The members are the first named since Dawn Garcia became director of the JSK Fellowships in September. Continuing on the JSK Board of Visitors as members are Krishna Bharat, former distinguished research scientist at Google and founder of Google News; Margaret Neale, the Adams Distinguished Professor at Stanford’s Graduate School of Business and Jason Seiken, CEO of QCatalyst.

The new appointments come as longtime Board of Visitors Chair Sandra Mims Rowe retires from the position, after serving 19 years on the board, 16 years as chair. Rowe is former editor of The Oregonian, which she led to five Pulitzer Prizes, and is chairman of the Committee to Protect Journalists.

Jason Seiken
Jason Seiken

Seiken succeeds her. He has been at the forefront of digital transformation since leaving Stanford as a JSK fellow in 1994. He was the founding editor-in-chief of washingtonpost.com, the first American editor-in-chief of a British daily newspaper, and head of digital at PBS. He is currently CEO of QCatalyst, a digital transformation company that works with some of the world’s leading media brands.
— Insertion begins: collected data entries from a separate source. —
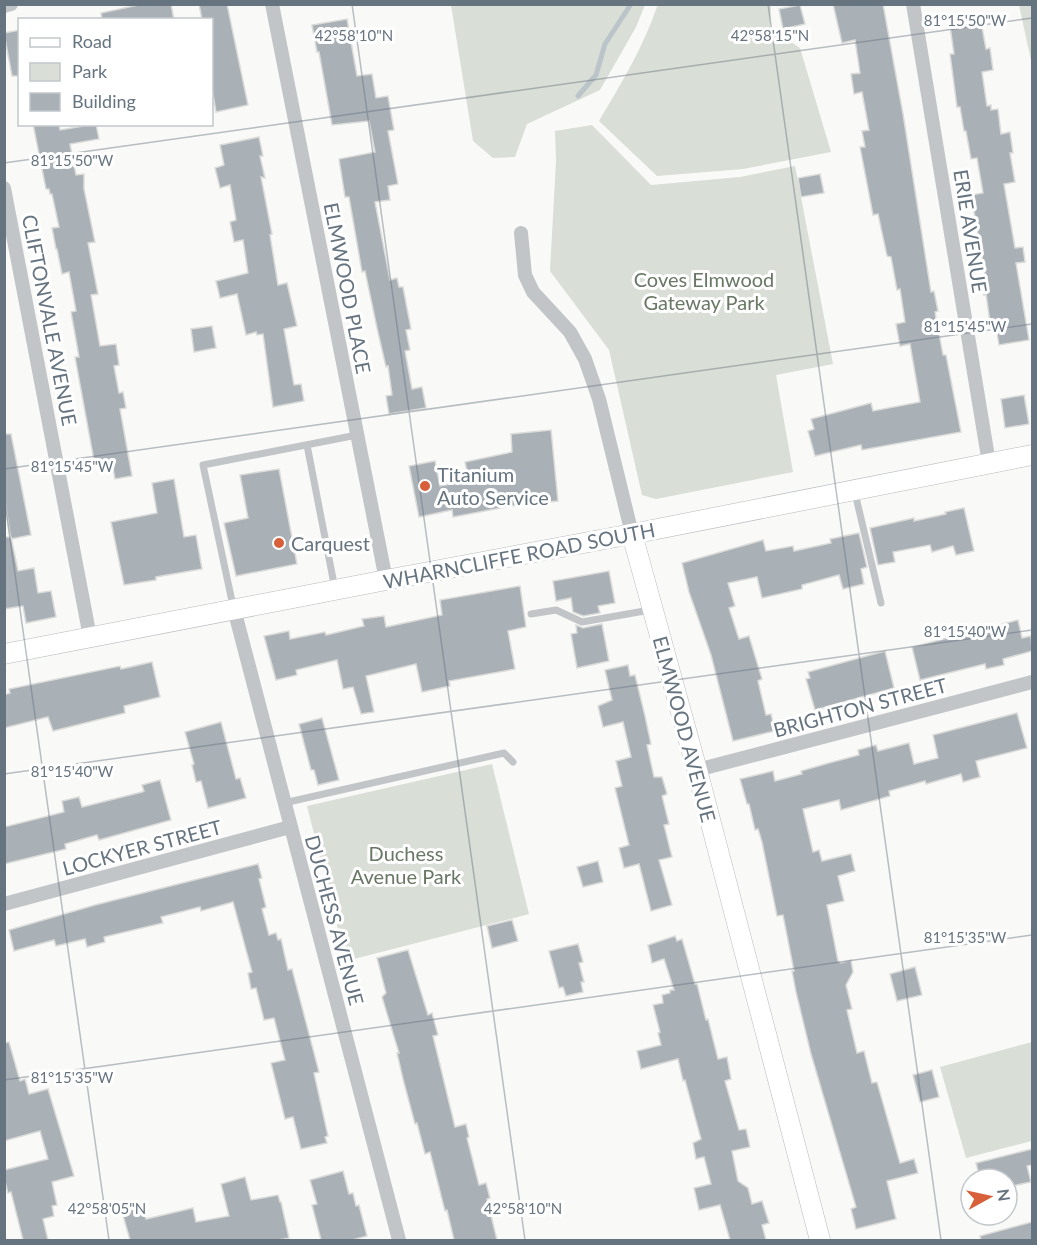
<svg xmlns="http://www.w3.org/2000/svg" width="1037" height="1245" viewBox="0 0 1037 1245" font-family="Lato,sans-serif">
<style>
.green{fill:#d9ded6}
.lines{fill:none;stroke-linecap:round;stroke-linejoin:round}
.stream{stroke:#bbc5c9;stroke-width:5}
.building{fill:#a9b0b6;stroke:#dbdbd9;stroke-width:1.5}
.secondary-casing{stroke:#b6babf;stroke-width:21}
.lane{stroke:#c1c5c8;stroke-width:7}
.street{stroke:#c1c5c8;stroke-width:14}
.secondary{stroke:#fff;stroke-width:20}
.ticks{fill:none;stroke:#667480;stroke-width:1.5;stroke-opacity:0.45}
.poi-dot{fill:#d75f3a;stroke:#fff;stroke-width:2}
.labels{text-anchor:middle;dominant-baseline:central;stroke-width:6;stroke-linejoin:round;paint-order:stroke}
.street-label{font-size:20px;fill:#667480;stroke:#fff}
.park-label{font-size:20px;fill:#687865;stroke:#fff}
.poi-label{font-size:20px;fill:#667480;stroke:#fff;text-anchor:start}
.ticks-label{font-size:15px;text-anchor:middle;fill:#667480;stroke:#fff;stroke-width:6;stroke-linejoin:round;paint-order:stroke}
</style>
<rect width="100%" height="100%" fill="#f9f9f7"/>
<g class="green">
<path d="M658,4L771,5L770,28L800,48L831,152L743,169L657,176L599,121C621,84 644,46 658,4Z"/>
<polygon points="451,5 451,4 645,5 636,27 600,90 527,124 515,157 493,158 473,141"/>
<polygon points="1019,5 1032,5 1032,65"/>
<polygon points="592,125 651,185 740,177 795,166 833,364 776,375 793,472 656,499 642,495 609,350 550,271 556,161 555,131"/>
<polygon points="492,764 529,914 346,961 307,806"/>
<polygon points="1032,1042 1032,1141 966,1158 940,1067"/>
</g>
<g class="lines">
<polyline class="stream" points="578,96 596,75 605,44 631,4"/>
</g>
<g class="building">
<polygon points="143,4 171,4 174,20 102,20 101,13"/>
<polygon points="199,4 227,4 248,105 216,112 212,88 212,20 202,20"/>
<polygon points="833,4 883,4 903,114 931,292 934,291 938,311 935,312 943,355 946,355 961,432 862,450 861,445 815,456 808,431 814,429 811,419 871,403 873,411 920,402 910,344 900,346 896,324 905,322 900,289 897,290 891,257 887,256 878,214 873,215 860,147 865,147 862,131 869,130 862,92 854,94 851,74 860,73 855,40 842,43"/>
<polygon points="800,5 805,24 783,29 779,9"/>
<polygon points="974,15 975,17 980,16 986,49 990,48 993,70 982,72 987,106 991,105 991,110 998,109 1001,134 1010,132 1013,153 1010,153 1015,182 1004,184 1015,248 1023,247 1025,262 1016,263 1029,340 999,345 995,321 990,322 986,294 984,295 982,279 986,279 971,195 983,193 977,158 971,159 966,131 964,131 960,107 957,107 950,54 954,54 949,19"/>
<polygon points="347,19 357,76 372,74 376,98 388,96 394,130 388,131 398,184 388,186 390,200 375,202 390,280 397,278 399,287 403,287 411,329 406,330 410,350 405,351 412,389 422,387 426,408 389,414 386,396 392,395 388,366 386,367 377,328 365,271 362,272 349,197 345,197 339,159 375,152 369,121 332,125 319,52 317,52 312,25"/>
<polygon points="20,30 20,76 12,76 4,33"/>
<polygon points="33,124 59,124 60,130 96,124 99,139 70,144 76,175 84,174 84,189 95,242 88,243 98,294 91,295 100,346 116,344 119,365 114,366 119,393 123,392 126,408 120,409 132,476 115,479 113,468 102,470 101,464 95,466 75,357 79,357 71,312 76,311 69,272 62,274 57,249 56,249 52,228 59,227 52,194 50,194 49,189 46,189"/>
<polygon points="259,137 263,156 260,156 265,178 261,177 272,234 270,235 278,285 287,283 297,326 284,329 294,385 301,384 304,401 273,407 263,334 257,335 256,332 246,335 237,294 220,298 216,281 248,273 243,240 234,242 230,222 236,220 230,185 220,188 215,168 224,165 220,145"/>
<polygon points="820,174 824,193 801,197 798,178"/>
<polygon points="212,326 216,348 194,352 191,329"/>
<polygon points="1024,395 1029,424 1005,428 1001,399"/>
<polygon points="551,430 558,501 511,506 453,517 452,510 419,517 409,466 435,461 440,486 469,481 465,462 512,452 511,434"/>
<polygon points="4,434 11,434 31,535 11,539 4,496"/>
<polygon points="279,469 297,564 236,576 224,523 248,518 240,475"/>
<polygon points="174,479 184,537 196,535 202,569 156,577 156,580 124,585 111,522 157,513 152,483"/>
<polygon points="964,508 974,551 956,555 953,546 932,552 930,545 893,552 895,562 878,565 870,528 914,518 914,521 946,514 945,512"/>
<polygon points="859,533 867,567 861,569 864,584 843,589 839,575 802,585 802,589 762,598 757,577 728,583 735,606 729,608 739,639 749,636 762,679 758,681 766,715 771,714 775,731 733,741 711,655 689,592 682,563 763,540 766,551 793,546 794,551 831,543 830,539"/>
<polygon points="4,537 11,537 18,571 34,568 38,593 51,591 56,617 26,623 23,606 4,609"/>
<polygon points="609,571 615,603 598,606 600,613 583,616 573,612 571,598 556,601 553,581"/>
<polygon points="520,586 526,627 508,631 515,669 449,681 450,686 422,692 416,664 366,676 374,712 361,714 353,687 343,689 337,660 296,670 297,675 276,680 264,636 289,631 290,639 325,632 326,635 364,626 362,619 384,616 386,627 442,615 440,600"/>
<polygon points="1018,620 1022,638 1031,636 1032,651 1003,659 1004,665 986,669 985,664 920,680 912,647"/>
<polygon points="602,624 609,661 577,668 571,634 577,633 576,625 583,628"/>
<polygon points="885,651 894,688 815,710 806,679 810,678 808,672"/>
<polygon points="152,662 160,697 124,706 125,713 53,731 48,717 4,728 4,695 10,693 9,689 120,666 121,669"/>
<polygon points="628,665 630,676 635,675 645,716 651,744 647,745 654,777 662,777 667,794 662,796 669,824 664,825 672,857 659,860 672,905 651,911 639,864 624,868 619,848 629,845 615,788 622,786 616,761 631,757 623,722 603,727 598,706 612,700 605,670"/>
<polygon points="1017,713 1027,748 976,761 980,777 963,782 961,774 926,784 925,781 889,791 890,796 841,810 839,800 803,809 813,852 819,850 822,861 851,854 855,871 838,876 844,901 827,905 838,961 841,963 851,960 853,972 846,985 852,1009 847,1010 857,1053 864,1051 872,1083 877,1082 900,1163 914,1159 918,1173 887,1181 896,1219 856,1229 851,1209 856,1207 811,1054 796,992 792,971 794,971 783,915 777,916 762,842 758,829 755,830 749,804 747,804 740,779 773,771 775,781 802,774 801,771 829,763 859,755 858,750 876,745 878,751 909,743 914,764 938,758 933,735"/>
<polygon points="322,718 339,780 318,785 314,770 311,770 299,724"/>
<polygon points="221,722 236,779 240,778 246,798 208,808 201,781 196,782 192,765 194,764 185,732"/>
<polygon points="160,780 171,820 99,840 97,835 65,844 66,849 4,864 4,827 64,812 62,801 79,797 82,807 142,792 144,791 142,785"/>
<polygon points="598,861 603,882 583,887 577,867"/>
<polygon points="258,864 262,878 259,879 266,907 262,909 269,935 276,933 278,940 281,939 288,970 292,969 319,1072 314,1073 328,1136 325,1137 327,1143 301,1149 293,1117 285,1119 271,1063 285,1060 274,1018 264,1020 256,988 251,989 248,973 252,972 233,902 201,911 200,907 161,917 163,923 104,937 105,942 87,947 85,939 56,946 54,940 14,951 9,930 95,905"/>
<polygon points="512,920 518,941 492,948 487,926"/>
<polygon points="675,936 677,941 682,939 695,984 697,984 706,1020 708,1019 718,1059 727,1057 731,1079 725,1081 739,1130 746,1129 750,1147 732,1151 738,1181 748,1188 752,1204 762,1201 769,1223 762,1225 766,1240 730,1240 720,1205 699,1210 694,1188 711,1184 704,1157 696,1159 693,1143 701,1139 685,1080 683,1081 678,1059 641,1069 637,1051 661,1045 658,1033 660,1032 653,1005 663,1003 662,995 670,993 670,990 674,990 664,959 652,963 648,945"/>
<polygon points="578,944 583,962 579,963 584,982 581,982 583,992 566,996 563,987 559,988 549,951"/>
<polygon points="408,950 428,1015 432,1013 438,1035 433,1036 455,1127 466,1124 469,1137 467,1138 479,1185 486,1183 490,1198 487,1199 497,1240 454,1240 447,1210 445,1211 430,1152 425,1154 417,1123 415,1124 403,1079 397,1053 399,1053 382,997 386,993 377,958"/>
<polygon points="915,967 922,995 897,1001 890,974"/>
<polygon points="9,1042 20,1081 25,1079 29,1094 48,1089 74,1176 52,1182 57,1205 52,1206 54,1216 43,1219 48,1240 23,1240 11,1192 8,1193 4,1178 4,1170 48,1159 40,1131 4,1141 4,1043"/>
<polygon points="932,1070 939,1097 920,1102 913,1075"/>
<polygon points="1032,1149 1032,1165 1027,1166 1031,1182 1007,1187 1007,1179 980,1179 976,1163"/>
<polygon points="343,1171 349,1194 353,1193 356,1206 359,1205 367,1236 352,1240 321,1240 312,1205 317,1204 310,1180"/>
<polygon points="245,1177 251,1200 278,1195 280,1202 281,1202 289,1238 278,1240 130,1240 122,1212 143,1207 146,1219 193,1208 196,1222 229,1216 221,1184"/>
<polygon points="1032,1222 1032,1240 981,1240 980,1236"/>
</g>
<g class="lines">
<g class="secondary-casing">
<g id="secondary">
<polyline points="632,534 697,770 820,1240"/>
<polyline points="4,654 386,580 632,534 1032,455"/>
</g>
</g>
<g class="lane">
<polyline points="307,445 335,589"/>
<polyline points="855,493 881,603"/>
<polyline points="233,606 203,465 357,435"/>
<polyline points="531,614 556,610 582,622 650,610"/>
<polyline points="284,803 504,753 513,762"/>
</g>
<g class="street">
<polyline points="272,4 386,580"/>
<polyline points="913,4 989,463"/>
<polyline points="4,6 11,4"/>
<polyline points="4,188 90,637"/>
<polyline points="521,233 525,275 533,292 570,332 585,359 599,399 632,534"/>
<polyline points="234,609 399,1240"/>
<polyline points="697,770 1032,682"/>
<polyline points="4,904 290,827"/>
</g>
<use href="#secondary" class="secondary"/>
</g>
<path class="ticks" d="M352,4L525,1240M768,4L941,1240M4,163L1032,18M4,469L1032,324M4,496L109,1240M4,774L1032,630M4,1080L1032,935"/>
<g class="poi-dot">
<circle cx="425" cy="486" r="6"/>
<circle cx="279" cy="543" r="6"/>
</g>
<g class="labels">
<g class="street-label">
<text transform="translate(971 231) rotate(81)">ERIE AVENUE</text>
<text transform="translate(348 288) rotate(79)">ELMWOOD PLACE</text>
<text transform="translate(50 320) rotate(79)">CLIFTONVALE AVENUE</text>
<text transform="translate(519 555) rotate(-11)">WHARNCLIFFE ROAD SOUTH</text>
<text transform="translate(860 707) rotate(-15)">BRIGHTON STREET</text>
<text transform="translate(685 729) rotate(75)">ELMWOOD AVENUE</text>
<text transform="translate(142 847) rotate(-15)">LOCKYER STREET</text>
<text transform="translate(335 920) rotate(75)">DUCHESS AVENUE</text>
</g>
<g class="park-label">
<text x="704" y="279">Coves Elmwood<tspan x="704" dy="23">Gateway Park</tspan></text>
<text x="406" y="853">Duchess<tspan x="406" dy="23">Avenue Park</tspan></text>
</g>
<g class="poi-label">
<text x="437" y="474">Titanium<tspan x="437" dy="23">Auto Service</tspan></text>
<text x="291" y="543">Carquest</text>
</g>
</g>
<g class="ticks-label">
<text x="965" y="26">81°15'50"W</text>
<text x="354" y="41">42°58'10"N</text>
<text x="770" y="41">42°58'15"N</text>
<text x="72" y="166">81°15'50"W</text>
<text x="965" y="332">81°15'45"W</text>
<text x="72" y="472">81°15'45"W</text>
<text x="965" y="637">81°15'40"W</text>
<text x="72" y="777">81°15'40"W</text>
<text x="965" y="943">81°15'35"W</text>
<text x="72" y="1083">81°15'35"W</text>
<text x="107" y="1214">42°58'05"N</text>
<text x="523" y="1214">42°58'10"N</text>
</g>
<rect width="1037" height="1245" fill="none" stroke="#667480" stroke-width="12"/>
<rect x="18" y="18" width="195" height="108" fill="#ffffff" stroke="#c2c7cc" stroke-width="1.5"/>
<rect x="30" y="38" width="30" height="9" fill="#ffffff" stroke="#c2c7cc" stroke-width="1.5"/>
<text x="72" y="48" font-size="18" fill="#667480">Road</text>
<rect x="30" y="63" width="30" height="18" fill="#d9ded6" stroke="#c2c7cc" stroke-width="1.5"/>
<text x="72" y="78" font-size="18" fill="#667480">Park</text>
<rect x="30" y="93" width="30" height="18" fill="#a9b0b6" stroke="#c2c7cc" stroke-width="1.5"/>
<text x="72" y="108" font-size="18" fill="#667480">Building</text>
<g transform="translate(989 1197) rotate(82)"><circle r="28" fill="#ffffff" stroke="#c2c7cc" stroke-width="1.5"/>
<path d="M0-4.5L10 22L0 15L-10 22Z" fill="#d75f3a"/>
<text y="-9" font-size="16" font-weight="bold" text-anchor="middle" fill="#667480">N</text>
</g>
</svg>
“I’m humbled and honored that Dawn has asked me to follow in the footsteps of Sandy Rowe, a legendary editor who did so much to help transform the JSK program,” Seiken said. “I’ve devoted two decades of my career to driving innovation and digital transformation at media companies, so I am passionate about the work Dawn and others at JSK are doing to seed innovation at news organizations.”

Garcia said that she valued Seiken’s deep experience across digital media, both in the U.S. and abroad, and his transformational mindset. She said she looked forward to seeking his strategic guidance for the JSK fellowships as the program entered a new era.
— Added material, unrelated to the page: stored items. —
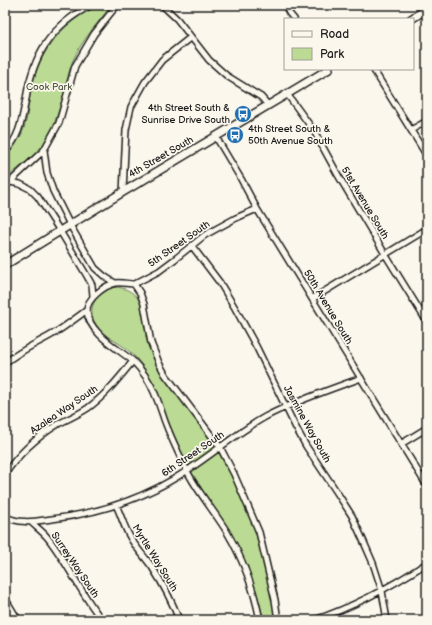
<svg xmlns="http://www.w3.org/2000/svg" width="432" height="625" font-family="'Balsamiq Sans',sans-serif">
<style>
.green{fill:#bbdb94;stroke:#6c7c58}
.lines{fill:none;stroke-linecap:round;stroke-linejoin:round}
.street-casing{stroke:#1c1c1c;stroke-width:8}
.secondary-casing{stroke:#1c1c1c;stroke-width:10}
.street{stroke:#fbf7ec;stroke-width:5}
.secondary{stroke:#fbf7ec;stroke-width:7}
.labels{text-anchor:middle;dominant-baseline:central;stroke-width:3.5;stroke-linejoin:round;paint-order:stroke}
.park-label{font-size:10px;fill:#4c5540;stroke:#fbf7ec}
.poi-label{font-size:10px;fill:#1c1c1c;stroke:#fbf7ec;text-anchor:end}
.street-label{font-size:10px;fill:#1c1c1c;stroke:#fbf7ec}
</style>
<rect width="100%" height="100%" fill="#fbf7ec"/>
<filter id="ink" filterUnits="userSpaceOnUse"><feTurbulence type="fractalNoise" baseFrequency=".025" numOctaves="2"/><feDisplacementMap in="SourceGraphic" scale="8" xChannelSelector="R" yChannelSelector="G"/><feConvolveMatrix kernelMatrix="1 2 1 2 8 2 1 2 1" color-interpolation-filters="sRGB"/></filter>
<g filter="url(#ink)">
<path class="green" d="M 99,5 L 108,5 L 110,7 C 97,24 82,40 73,60 C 68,71 67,84 63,96 C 58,113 52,135 40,149 C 30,160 17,169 5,179 L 5,157 C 15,147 23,135 26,121 C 28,114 28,106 29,99 C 37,54 58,25 99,5 Z
M 113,287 C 129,287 140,296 143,311 C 145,319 145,328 146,336 C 147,344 151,354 155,361 C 168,386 188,405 203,428 C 223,458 239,489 252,522 C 258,539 262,556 266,572 C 270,588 273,604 275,620 L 264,620 C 257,594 250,569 238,546 C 227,523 210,503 197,482 C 192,473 187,464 183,455 C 178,444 173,433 168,421 C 162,405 158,389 148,374 C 143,366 136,357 129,351 C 117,340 98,335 93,319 C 88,303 100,293 113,287 Z"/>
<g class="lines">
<g class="street-casing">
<path id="street" d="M 162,5 L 177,19 L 209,60 L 227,76 L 261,97 L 268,105
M 285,5 L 289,13 L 294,19
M 373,69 L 427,156
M 287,94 L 314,131 L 338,175 L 385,254 L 427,322
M 411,130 L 427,121
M 216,137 L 241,179 L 257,209 L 427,486
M 44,150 L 47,173 L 53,191 L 70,225 L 95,268 L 104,276 L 115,283
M 5,152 C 20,137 22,119 26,99 C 33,55 51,25 92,5
M 10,182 L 20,184 L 30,189 L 38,197 L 60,231 L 87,276 L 92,285 L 93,296
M 5,185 L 10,182 L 44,150 L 59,123 L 75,66 L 94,34 L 117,5
M 123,192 L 126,130 L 131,107 L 145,82 L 162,60 L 191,37
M 192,246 L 220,283 L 235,308 L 257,348 L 295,426 L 306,446 L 336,491 L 352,516 L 363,540 L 373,563 L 382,591 L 387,620
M 134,284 C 128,284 121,282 116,283 C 105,285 86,299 87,311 C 88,332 118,349 133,361 C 138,366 142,371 146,377 C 155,390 159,404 164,419 C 170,436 178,452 186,469 C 197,491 214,511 227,532 C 243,559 254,590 260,620
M 134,284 L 140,293 L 144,304 L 151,343 L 159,363 L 165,374 L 220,447 L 234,474 L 259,532 L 275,600 L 278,620
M 134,284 L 159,271 L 175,259 L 205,235 L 236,218 L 257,209
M 312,299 L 427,229
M 5,363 C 21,350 36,344 53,334 C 65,327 76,318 87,310
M 401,444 L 427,428
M 5,474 C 19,453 37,437 58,424 C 68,419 79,414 88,408 C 106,395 119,378 133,361
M 116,505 C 121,515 124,527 130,537 C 136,548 145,557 152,567 C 163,584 172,601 179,620
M 5,516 C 19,525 37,521 52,519 C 100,513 148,497 188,470 C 214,453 238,432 265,417 C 295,401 329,390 361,378
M 31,522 C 36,527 42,531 47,537 C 68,563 81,594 102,620
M 314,620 C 354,607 392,586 427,563"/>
</g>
<g class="secondary-casing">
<path id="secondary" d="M 411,19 L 427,9
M 5,265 L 123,192 L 329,69
M 5,600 L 17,620
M 5,619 L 6,620"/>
</g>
<use href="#street" class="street"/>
<use href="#secondary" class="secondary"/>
</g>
</g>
<defs>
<g id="bus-disc" transform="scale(0.9)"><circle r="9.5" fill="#1f6fb2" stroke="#fbf7ec"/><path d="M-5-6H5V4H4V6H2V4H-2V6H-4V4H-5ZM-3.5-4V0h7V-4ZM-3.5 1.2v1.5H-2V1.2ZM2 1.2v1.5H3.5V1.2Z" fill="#fff"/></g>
</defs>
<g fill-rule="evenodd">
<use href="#bus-disc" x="243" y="114"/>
<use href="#bus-disc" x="235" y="135"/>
</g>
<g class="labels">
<g class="park-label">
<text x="49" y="87">Cook Park</text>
</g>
<g class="poi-label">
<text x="230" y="108">4th Street South &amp;<tspan x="230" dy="12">Sunrise Drive South</tspan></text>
<text x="248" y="129" text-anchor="start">4th Street South &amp;<tspan x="248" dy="12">50th Avenue South</tspan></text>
</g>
<g class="street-label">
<text transform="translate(161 157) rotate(-30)">4th Street South</text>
<text transform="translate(365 203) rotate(59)">51st Avenue South</text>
<text transform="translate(179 244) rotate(-35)">5th Street South</text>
<text transform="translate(328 307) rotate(59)">50th Avenue South</text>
<text transform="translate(64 410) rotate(-34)">Azalea Way South</text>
<text transform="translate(307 424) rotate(61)">Jasmine Way South</text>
<text transform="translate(193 454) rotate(-34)">6th Street South</text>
<text transform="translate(155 558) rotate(58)">Myrtle Way South</text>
<text transform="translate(75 565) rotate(56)">Surrey Way South</text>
</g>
</g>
<rect width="432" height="625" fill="none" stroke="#fbf7ec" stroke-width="20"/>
<rect x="10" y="10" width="412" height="605" fill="none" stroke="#1c1c1c" stroke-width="1.5" filter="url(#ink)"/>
<rect x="284" y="18" width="130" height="52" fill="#fbf7ec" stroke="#a29f99"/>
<rect x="292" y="31" width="20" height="6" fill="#fbf7ec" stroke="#a29f99"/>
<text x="320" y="38" font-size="12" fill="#1c1c1c">Road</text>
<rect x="292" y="48" width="20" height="12" fill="#bbdb94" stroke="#a29f99"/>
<text x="320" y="58" font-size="12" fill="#1c1c1c">Park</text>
</svg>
“Seiken’s strength comes from being a change agent and a leader in major newsrooms, which gives him a real-world view of the challenges facing journalism today as well as the opportunities,” Garcia said. “He’s also a creative thinker with a wry sense of humor.”

JSK Director Emeritus Jim Bettinger, who was deputy director in 1994-95 when Seiken was a fellow, recalled him as someone who recognized early on the impact digital was going to have on journalism. Bettinger retired last year as JSK director after 27 years with the program.

As such, Seiken will follow in the path of Rowe, whom Bettinger said played a key role in the 2007 decision to reinvent the program to focus on innovation, entrepreneurship and leadership. Rowe, Bettinger and Garcia decided to convene a strategic task force to carve a new path for the program in the face of disruptions that were beginning to hit the U.S. newspaper industry.

“She was convinced we needed to make changes in the program, and kept actively pushing for this,” Bettinger said. “Throughout the process, Sandy kept us focused and on track.”

Sandra Mims Rowe
Sandra Mims Rowe

Rowe has been widely recognized for her leadership and her contributions to journalism.

In 2010, she was honored with the American Society of Newspaper Editors’ National Leadership Award. The National Press Foundation named her editor of the year in 2003 and Editor & Publisher magazine named her editor of the year 2008. She was a Knight Fellow at Harvard University’s Shorenstein Center on Media, Politics and Public Policy in 2010-11, after her retirement from The Oregonian, where she had been editor since 1993.

Rowe transformed The Oregonian into one of the nation’s best regional papers, a regular contender and winner of major journalism awards, including five Pulitzer Prizes. Rowe hired top talent and inspired them to do their best work. Earlier in her career, Rowe was executive editor and vice president of The Virginian-Pilot, in Norfolk, Virginia, and The Ledger-Star in Virginia Beach.